**TO BE DONE**
Copy out the data below with "Produce" in place of "Write" and leave everything else unchanged.

**PROVIDED INFORMATION**
____________

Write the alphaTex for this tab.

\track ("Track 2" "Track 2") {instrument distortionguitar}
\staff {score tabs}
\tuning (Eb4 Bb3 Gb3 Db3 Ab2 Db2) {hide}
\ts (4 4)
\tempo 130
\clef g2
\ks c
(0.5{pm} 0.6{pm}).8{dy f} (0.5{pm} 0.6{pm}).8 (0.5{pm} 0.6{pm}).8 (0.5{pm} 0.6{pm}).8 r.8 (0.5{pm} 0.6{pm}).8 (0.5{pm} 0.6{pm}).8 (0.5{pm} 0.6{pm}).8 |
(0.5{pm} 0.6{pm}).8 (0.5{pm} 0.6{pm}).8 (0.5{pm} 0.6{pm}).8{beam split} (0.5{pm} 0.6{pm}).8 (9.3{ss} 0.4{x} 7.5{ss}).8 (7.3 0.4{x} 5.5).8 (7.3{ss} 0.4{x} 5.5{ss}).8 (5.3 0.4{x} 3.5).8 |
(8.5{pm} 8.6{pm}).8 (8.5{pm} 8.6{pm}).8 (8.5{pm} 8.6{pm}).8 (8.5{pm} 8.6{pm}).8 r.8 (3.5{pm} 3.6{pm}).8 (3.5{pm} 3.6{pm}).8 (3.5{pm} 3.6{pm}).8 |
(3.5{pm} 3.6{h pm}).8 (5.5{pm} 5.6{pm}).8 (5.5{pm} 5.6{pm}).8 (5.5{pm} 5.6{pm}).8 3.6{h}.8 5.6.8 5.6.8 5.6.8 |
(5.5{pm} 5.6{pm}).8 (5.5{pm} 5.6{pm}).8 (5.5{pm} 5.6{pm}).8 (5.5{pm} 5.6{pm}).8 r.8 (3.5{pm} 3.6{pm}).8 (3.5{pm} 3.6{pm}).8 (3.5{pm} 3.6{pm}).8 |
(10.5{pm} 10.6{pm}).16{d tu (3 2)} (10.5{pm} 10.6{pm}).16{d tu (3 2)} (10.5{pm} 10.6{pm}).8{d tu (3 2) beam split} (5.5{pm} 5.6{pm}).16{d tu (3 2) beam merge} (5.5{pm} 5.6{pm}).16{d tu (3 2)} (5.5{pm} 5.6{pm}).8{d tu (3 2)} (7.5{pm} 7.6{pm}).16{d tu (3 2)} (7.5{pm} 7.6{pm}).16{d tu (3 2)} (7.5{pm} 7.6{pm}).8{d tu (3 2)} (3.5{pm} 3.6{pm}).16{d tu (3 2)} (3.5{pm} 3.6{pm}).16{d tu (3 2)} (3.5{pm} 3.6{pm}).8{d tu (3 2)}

____________

**EXPECTED OUTPUT**
Produce the alphaTex for this tab.

\track ("Track 2" "Track 2") {instrument distortionguitar}
\staff {score tabs}
\tuning (Eb4 Bb3 Gb3 Db3 Ab2 Db2) {hide}
\ts (4 4)
\tempo 130
\clef g2
\ks c
(0.5{pm} 0.6{pm}).8{dy f} (0.5{pm} 0.6{pm}).8 (0.5{pm} 0.6{pm}).8 (0.5{pm} 0.6{pm}).8 r.8 (0.5{pm} 0.6{pm}).8 (0.5{pm} 0.6{pm}).8 (0.5{pm} 0.6{pm}).8 |
(0.5{pm} 0.6{pm}).8 (0.5{pm} 0.6{pm}).8 (0.5{pm} 0.6{pm}).8{beam split} (0.5{pm} 0.6{pm}).8 (9.3{ss} 0.4{x} 7.5{ss}).8 (7.3 0.4{x} 5.5).8 (7.3{ss} 0.4{x} 5.5{ss}).8 (5.3 0.4{x} 3.5).8 |
(8.5{pm} 8.6{pm}).8 (8.5{pm} 8.6{pm}).8 (8.5{pm} 8.6{pm}).8 (8.5{pm} 8.6{pm}).8 r.8 (3.5{pm} 3.6{pm}).8 (3.5{pm} 3.6{pm}).8 (3.5{pm} 3.6{pm}).8 |
(3.5{pm} 3.6{h pm}).8 (5.5{pm} 5.6{pm}).8 (5.5{pm} 5.6{pm}).8 (5.5{pm} 5.6{pm}).8 3.6{h}.8 5.6.8 5.6.8 5.6.8 |
(5.5{pm} 5.6{pm}).8 (5.5{pm} 5.6{pm}).8 (5.5{pm} 5.6{pm}).8 (5.5{pm} 5.6{pm}).8 r.8 (3.5{pm} 3.6{pm}).8 (3.5{pm} 3.6{pm}).8 (3.5{pm} 3.6{pm}).8 |
(10.5{pm} 10.6{pm}).16{d tu (3 2)} (10.5{pm} 10.6{pm}).16{d tu (3 2)} (10.5{pm} 10.6{pm}).8{d tu (3 2) beam split} (5.5{pm} 5.6{pm}).16{d tu (3 2) beam merge} (5.5{pm} 5.6{pm}).16{d tu (3 2)} (5.5{pm} 5.6{pm}).8{d tu (3 2)} (7.5{pm} 7.6{pm}).16{d tu (3 2)} (7.5{pm} 7.6{pm}).16{d tu (3 2)} (7.5{pm} 7.6{pm}).8{d tu (3 2)} (3.5{pm} 3.6{pm}).16{d tu (3 2)} (3.5{pm} 3.6{pm}).16{d tu (3 2)} (3.5{pm} 3.6{pm}).8{d tu (3 2)}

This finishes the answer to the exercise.